A 70 year old woman has an ulcer above the left medial malleolus. She has a history of type 2 diabetes mellitus. She smokes 10 cigarettes per day.
Her BMI is 34. The ulcer is 10 × 5 cm and superficial. She has brown discolouration of both lower legs. The skin has a thickened, waxy feel.
Which ulcer type is the most likely?
A. Arterial
B. Inflammatory
C. Malignant
D. Neuropathic
E. Venous
E. Venous
The site and presence of hyperpigmentation or lipodermatosclerosis are suggestive of venous ulceration. The classic location for these is by medial or lateral malleolus and they are not associated with significant pain.
A 60 year old woman is found drowsy and confused. She has been unwell for 2–3 days with diarrhoea and vomiting. She has a history of bipolar disorder. Her regular medication includes lithium, risperidone and co-codamol.

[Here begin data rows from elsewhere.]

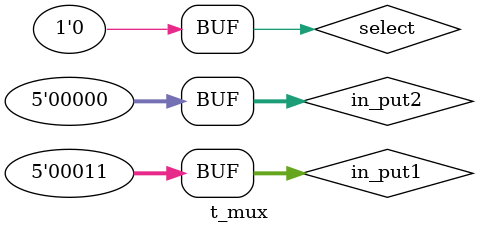
<source format=v>
module reg_mux(out_put,in_put1,in_put2,select);
output [4:0]out_put;
input  [4:0]in_put1,in_put2;
input  select;

assign out_put=select?in_put1:in_put2;

endmodule

module t_mux;
wire   [4:0]out_put;
reg    [4:0]in_put1,in_put2;
reg    select;

mux m(out_put,in_put1,in_put2,select);

initial begin 
in_put1=5'd67;in_put2=5'd0;select=1;
#100 in_put1=5'd67;in_put2=5'd0;select=0;
end 
endmodule

</source>
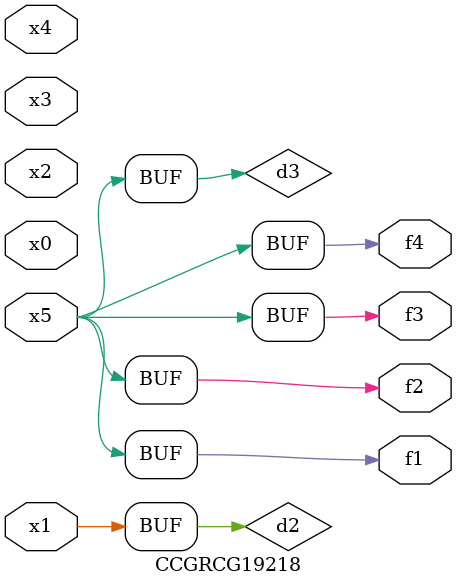
<source format=v>
module CCGRCG19218(
	input x0, x1, x2, x3, x4, x5,
	output f1, f2, f3, f4
);

	wire d1, d2, d3;

	not (d1, x5);
	or (d2, x1);
	xnor (d3, d1);
	assign f1 = d3;
	assign f2 = d3;
	assign f3 = d3;
	assign f4 = d3;
endmodule

</source>
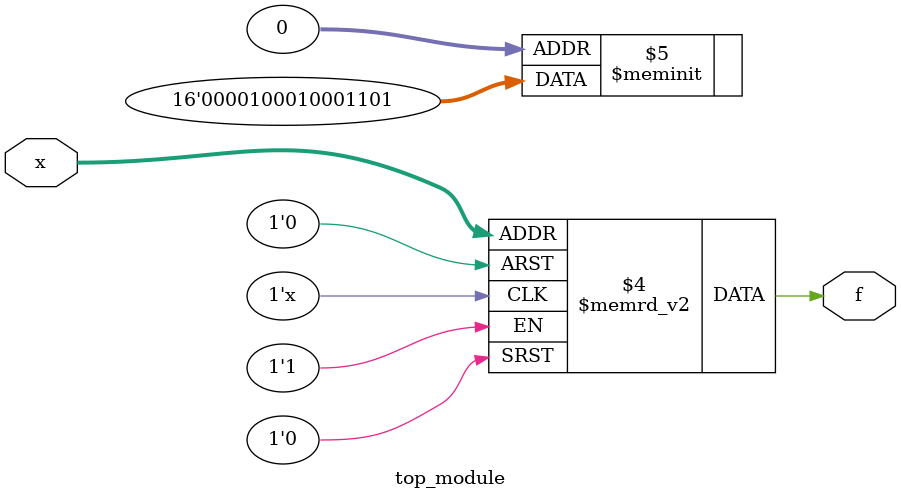
<source format=sv>
module top_module (
    input [4:1] x,
    output logic f
);

always_comb begin
    case (x)
        4'b0000: f = 1'b1;
        4'b0001: f = 1'b0;
        4'b0011: f = 1'b1;
        4'b0010: f = 1'b1;
        4'b0110: f = 1'b0;
        4'b0111: f = 1'b1;
        4'b1011: f = 1'b1;
        4'b1010: f = 1'b0;
        default: f = 1'b0;
    endcase
end

endmodule

</source>
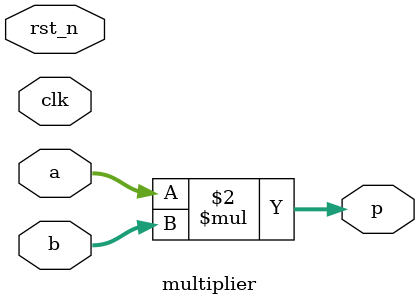
<source format=v>
module multiplier #(
    parameter DATA_WIDTH = 8,
    parameter SIGNED_MULT = 0 // 0 for unsigned, 1 for signed
) (
    input clk,
    input rst_n,
    input [DATA_WIDTH-1:0] a,
    input [DATA_WIDTH-1:0] b,
    output reg [2*DATA_WIDTH-1:0] p
);

    // Your multiplication logic here
    // For example, a simple combinational implementation:
    always @(*) begin
        if (SIGNED_MULT) begin
            p = $signed(a) * $signed(b);
        end else begin
            p = a * b;
        end
    end

endmodule

</source>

Her temperature is 37.3°C, pulse rate 94 bpm, BP 122/70 mmHg, respiratory rate 14 breaths per minute and oxygen saturation 99% breathing high-flow oxygen. Her GCS score is 12/15. She has coarse tremor in her arms and jerking movements of her legs.
Which is the most likely diagnosis?
A. Hypernatraemia
B. Lithium toxicity
C. Neuroleptic malignant syndrome
D. Opioid toxicity
E. Subdural haematoma
B. Lithium toxicity
The patient displays classic features of lithium toxicity (confusion, coarse tremor, jerking leg movements), likely precipitated by dehydration secondary to diarrhoea and vomiting.
A 73 year old man has 3 months of increasing weakness of his right hand with reduced sensation of the forearm.
There is wasting of all the intrinsic muscles of the right hand. There is weakness of finger abduction and adduction, and thumb adduction. Finger flexion is normal. There is mild altered light touch sensation along the ulnar aspect of the forearm. The biceps, supinator and triceps reflexes are normal. The lower limbs and the left arm are normal.
Where is the most likely site of the lesion causing his symptoms?
A. Median nerve in the forearm
B. Median nerve in the wrist
C. Spinal cord C8 level
D. T1 nerve root
E. Ulnar nerve at the elbow
D. T1 nerve root
The intrinsic hand muscle wasting suggests T1. The normal reflexes and normal other arm are against a cord lesion. The sensory loss on the forearm excludes median and ulnar nerve lesions. T1 dermatome is often thought to be higher in the arm medially.
An 18 year old man has 3 weeks of malaise, fever and headaches and 1 week of a sore throat.
He has large tonsils with exudate, a petechial rash on the palate, and axillary and inguinal lymphadenopathy. His temperature is 37.6°C, pulse rate 84 bpm, BP 120/82 mmHg and respiratory rate 12 breaths per minute.
Investigations:
White cell count 11.2 × 10^9/L (3.8–10.0)
Lymphocytes 5.5 × 10^9/L (1.1–3.3)
ALT 72 IU/L (10–50)
AST 45 IU/L (10–40)
Alkaline phosphatase 91 IU/L (25–115)
Bilirubin 16 μmol/L (<17)
Which is the most appropriate investigation to confirm the diagnosis?
A. Anti-streptolysin O titre
B. Blood cultures
C. Epstein–Barr virus serology
D. Hepatitis A serology
E. Throat swab
C. Epstein–Barr virus serology
This is a typical clinical picture of glandular fever in the usual age group. Epstein-Barr virus (EBV)-induced infectious mononucleosis (IM) should be suspected when a young adult complains of sore throat, fever, and malaise and also has lymphadenopathy and pharyngitis. The presence of palatal petechiae is also characteristic. Lymphocytosis is usually seen in the FBC. The diagnosis can be confirmed through EBV specific antibodies.